Passage provided:
First of all, I would like to congratulate the Society of Antiquaries on its tercentenary jubilation, on behalf of the Dutch Royal Antiquarian Society, which celebrates its 150th anniversary this very year.

The fact that the Royal Antiquarian Society was founded in 1858 does not imply that Dutch antiquarianism did not exist at an earlier stage. Quite on the contrary, the Netherlands have known a vital antiquarian tradition throughout the sixteenth, seventeenth and eighteenth centuries, so, long before the foundation of the Dutch Royal Antiquarian Society in 1858. This early-modern antiquarianism in the Netherlands was of the same humanistic and literary character as in many other countries in Europe in this period. Individual amateurs and scholars collected and studied the remants of the past, preferably the Roman past, or its indigenous counterpart, the Batavian: archaeological finds like coins, pottery, jewelry, the famous Roman castellum of Brittenburg near Katwijk, literally on the floodline of the North Sea , ancient buildings. Some of these antiquaries had a special interest in their home town or home region. One of the most important, Arnout Buchelius in Utrecht, looked at the nearby past with a genealogical gaze. Others, like Jacob van Heemskerck in his Batavische ollandsche Arcadia (1637/1647) practiced a peculiar form of antiquarianism in a mixture of arcadian literature, a history text book and a tourist guide book. This kind of literary antiquarianism became very popular in the eighteenth century and contributed to an antiquarian awareness on a local, regional and sometimes national scale. It was only by the end of the eighteenth century, that some started to wonder about prehistoric finds, like the socalled ‘hunebeds’ in the northern-eastern region of the country, which began to be measured, drawn and studied by then.

Supplied information:

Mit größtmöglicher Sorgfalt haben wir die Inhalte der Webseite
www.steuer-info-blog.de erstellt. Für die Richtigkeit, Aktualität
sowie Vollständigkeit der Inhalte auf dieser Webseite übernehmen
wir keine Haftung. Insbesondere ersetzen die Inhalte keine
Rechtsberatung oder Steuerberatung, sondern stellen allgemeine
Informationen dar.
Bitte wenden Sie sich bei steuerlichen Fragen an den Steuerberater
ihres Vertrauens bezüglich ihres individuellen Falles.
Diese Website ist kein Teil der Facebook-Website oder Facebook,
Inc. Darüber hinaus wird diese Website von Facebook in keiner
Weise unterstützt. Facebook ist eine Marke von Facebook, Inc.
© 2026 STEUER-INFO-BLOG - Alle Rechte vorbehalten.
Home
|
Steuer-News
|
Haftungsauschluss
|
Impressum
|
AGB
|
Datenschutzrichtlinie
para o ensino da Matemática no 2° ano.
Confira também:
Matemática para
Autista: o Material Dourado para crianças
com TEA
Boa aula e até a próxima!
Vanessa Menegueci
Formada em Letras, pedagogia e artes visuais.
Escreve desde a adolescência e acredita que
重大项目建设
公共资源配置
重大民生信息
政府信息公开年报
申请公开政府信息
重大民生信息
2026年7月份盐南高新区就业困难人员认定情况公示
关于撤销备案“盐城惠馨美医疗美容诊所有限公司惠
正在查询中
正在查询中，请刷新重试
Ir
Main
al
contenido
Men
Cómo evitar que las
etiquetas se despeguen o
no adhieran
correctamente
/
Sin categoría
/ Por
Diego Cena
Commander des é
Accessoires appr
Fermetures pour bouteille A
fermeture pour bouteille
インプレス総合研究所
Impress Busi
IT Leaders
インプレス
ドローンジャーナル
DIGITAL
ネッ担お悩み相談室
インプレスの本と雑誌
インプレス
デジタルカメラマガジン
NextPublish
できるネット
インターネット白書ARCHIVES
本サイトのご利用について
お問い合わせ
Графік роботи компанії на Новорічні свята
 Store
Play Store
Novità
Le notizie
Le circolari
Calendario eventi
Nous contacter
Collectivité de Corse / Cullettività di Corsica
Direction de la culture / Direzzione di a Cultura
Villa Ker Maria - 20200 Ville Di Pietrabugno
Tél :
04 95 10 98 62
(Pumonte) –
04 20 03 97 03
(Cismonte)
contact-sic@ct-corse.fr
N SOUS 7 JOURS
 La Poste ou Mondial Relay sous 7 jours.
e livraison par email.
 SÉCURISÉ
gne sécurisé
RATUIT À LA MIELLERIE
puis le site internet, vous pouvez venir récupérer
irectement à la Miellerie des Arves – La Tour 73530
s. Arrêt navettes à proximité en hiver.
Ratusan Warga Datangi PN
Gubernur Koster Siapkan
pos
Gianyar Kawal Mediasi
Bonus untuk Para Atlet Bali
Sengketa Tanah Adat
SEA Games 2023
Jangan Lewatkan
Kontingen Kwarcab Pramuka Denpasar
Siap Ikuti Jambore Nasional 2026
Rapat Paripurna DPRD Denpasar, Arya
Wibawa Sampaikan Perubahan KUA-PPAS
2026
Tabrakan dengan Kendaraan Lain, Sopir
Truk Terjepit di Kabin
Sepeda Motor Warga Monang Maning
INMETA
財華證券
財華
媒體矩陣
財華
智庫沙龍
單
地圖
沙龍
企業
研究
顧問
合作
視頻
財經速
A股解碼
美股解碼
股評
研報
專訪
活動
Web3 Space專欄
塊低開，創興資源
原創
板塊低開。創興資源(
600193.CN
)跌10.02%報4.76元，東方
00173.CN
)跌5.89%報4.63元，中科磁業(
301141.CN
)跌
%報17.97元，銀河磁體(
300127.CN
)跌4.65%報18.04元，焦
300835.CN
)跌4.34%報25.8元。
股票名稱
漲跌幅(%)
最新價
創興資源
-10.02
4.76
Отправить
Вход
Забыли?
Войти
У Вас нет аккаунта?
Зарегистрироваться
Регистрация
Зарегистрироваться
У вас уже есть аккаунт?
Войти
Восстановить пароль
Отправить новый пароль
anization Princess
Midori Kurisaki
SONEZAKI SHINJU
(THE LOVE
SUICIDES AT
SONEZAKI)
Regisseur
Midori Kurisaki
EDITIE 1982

About this task: From the passage on Dutch antiquarianism above, copy out everything from "First of all, I" down to "this very year.".

Answer box:
First of all, I would like to congratulate the Society of Antiquaries on its tercentenary jubilation, on behalf of the Dutch Royal Antiquarian Society, which celebrates its 150th anniversary this very year.